Exercise details:
The answer must be a single number: how many lines in this listing hold the word "space".
═════ Supplied information
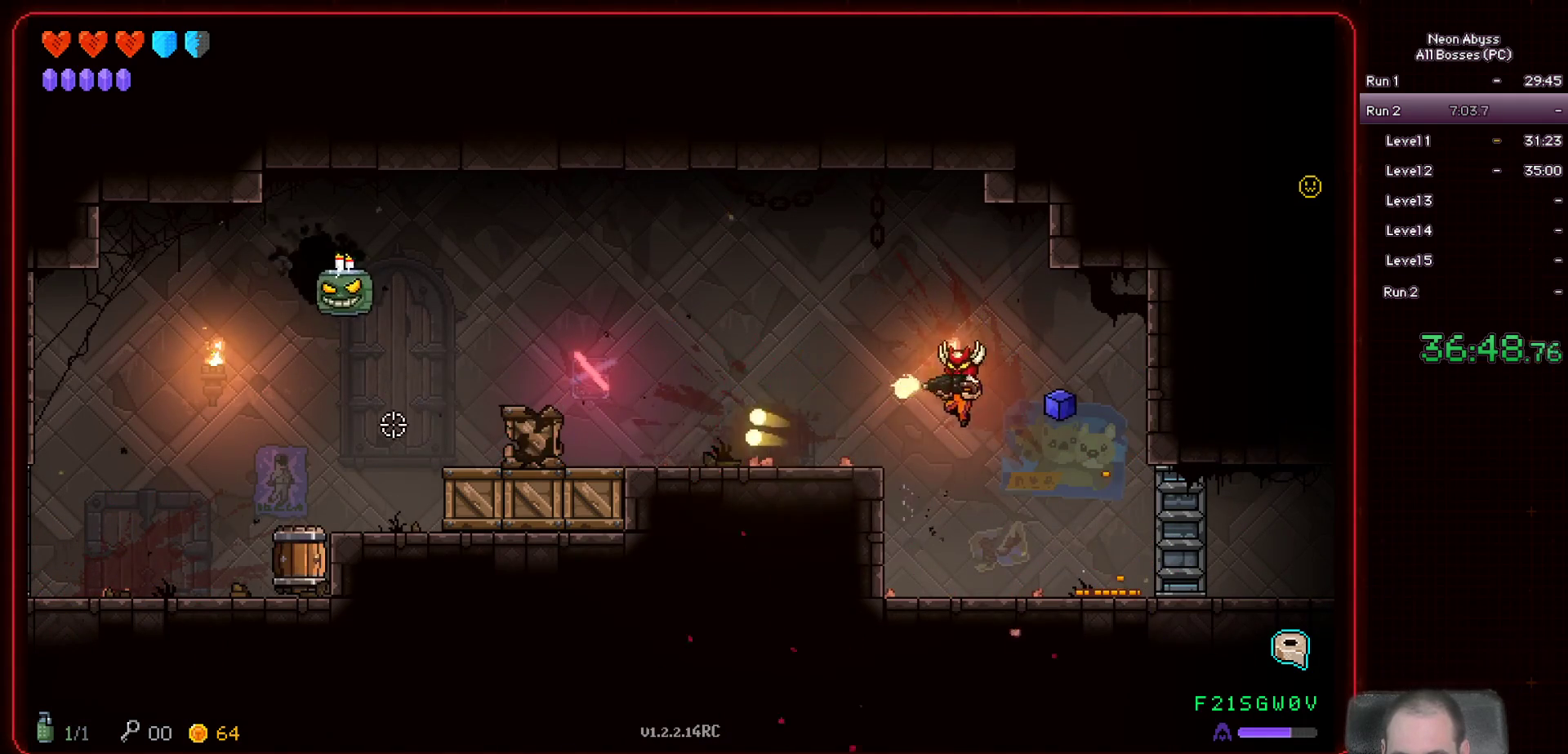
{"keys": [], "mouse": ["left"], "events": [[283, "space", "down"], [434, "space", "up"], [500, "a", "up"]]}
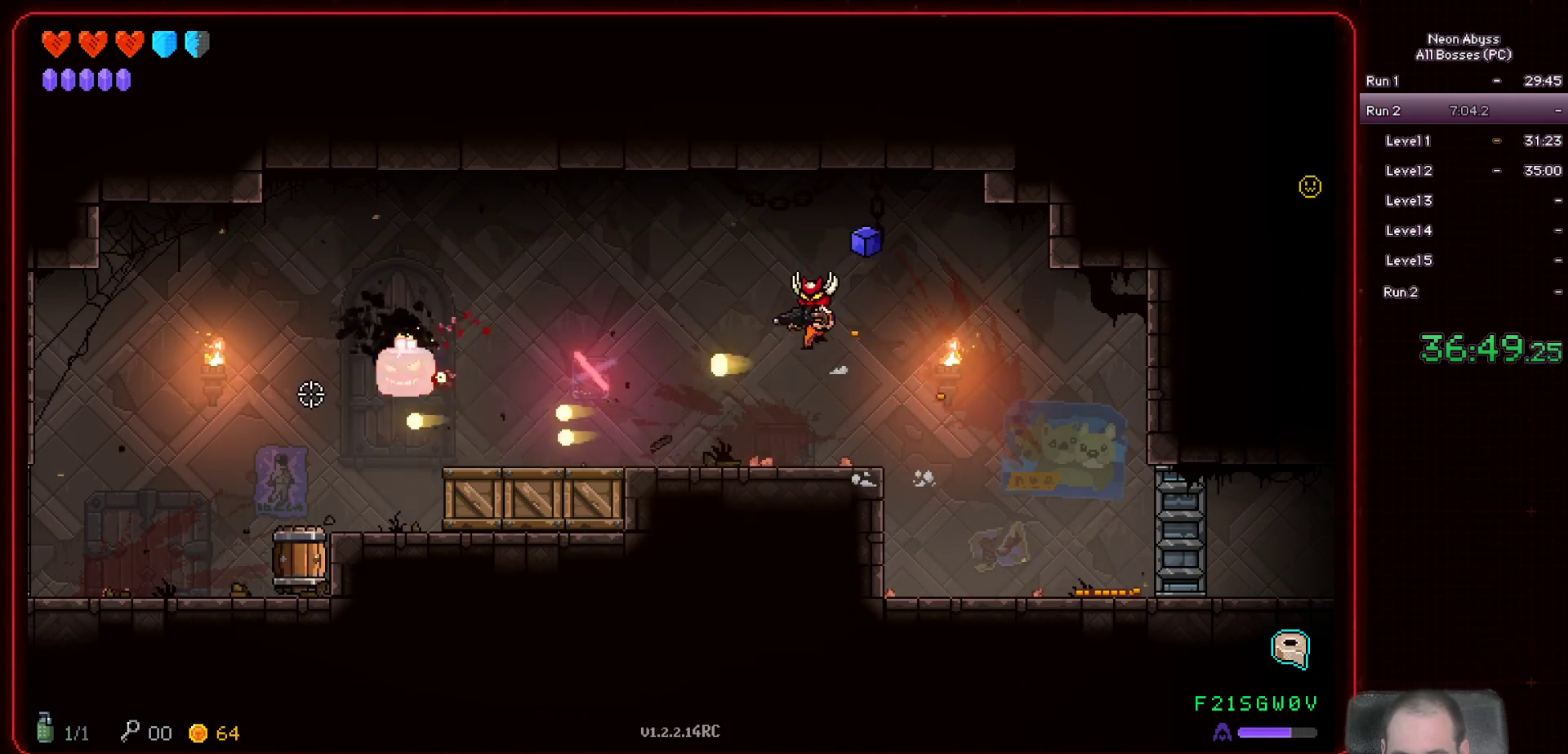
{"keys": [], "mouse": ["left"], "events": []}
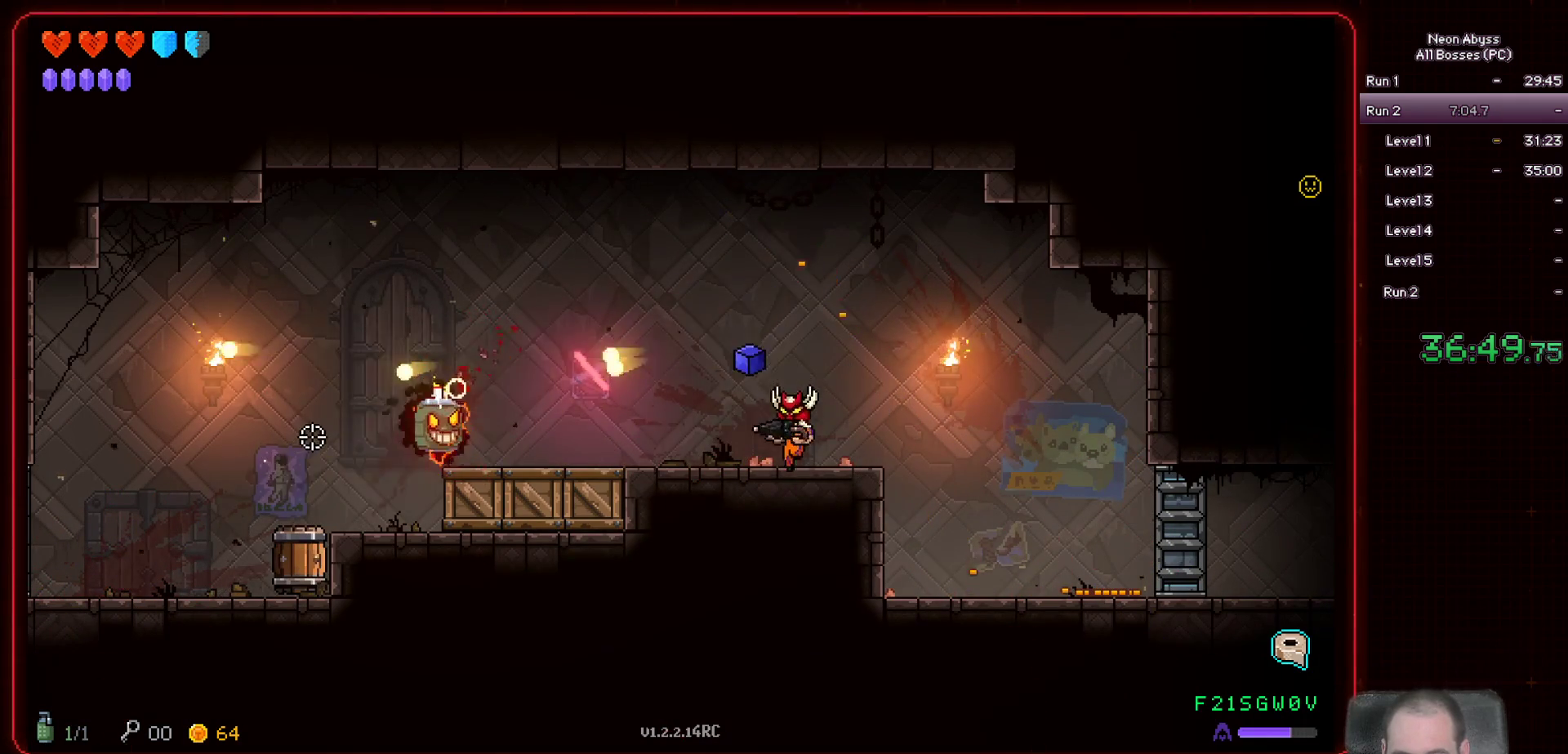
{"keys": [], "mouse": ["left"], "events": [[133, "space", "down"], [317, "space", "up"]]}
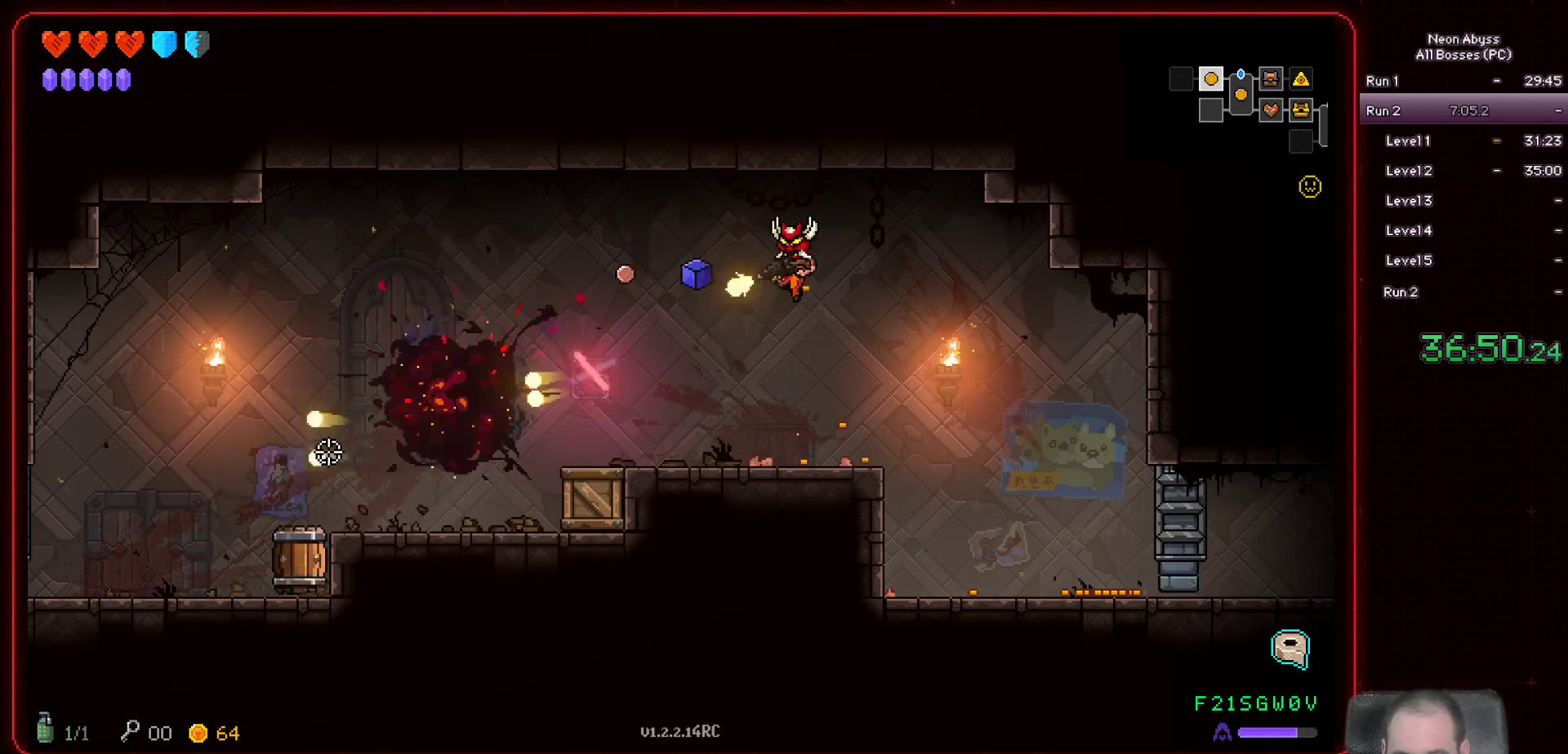
{"keys": ["a"], "mouse": ["left"], "events": [[201, "a", "down"]]}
══════════
Solution below:
2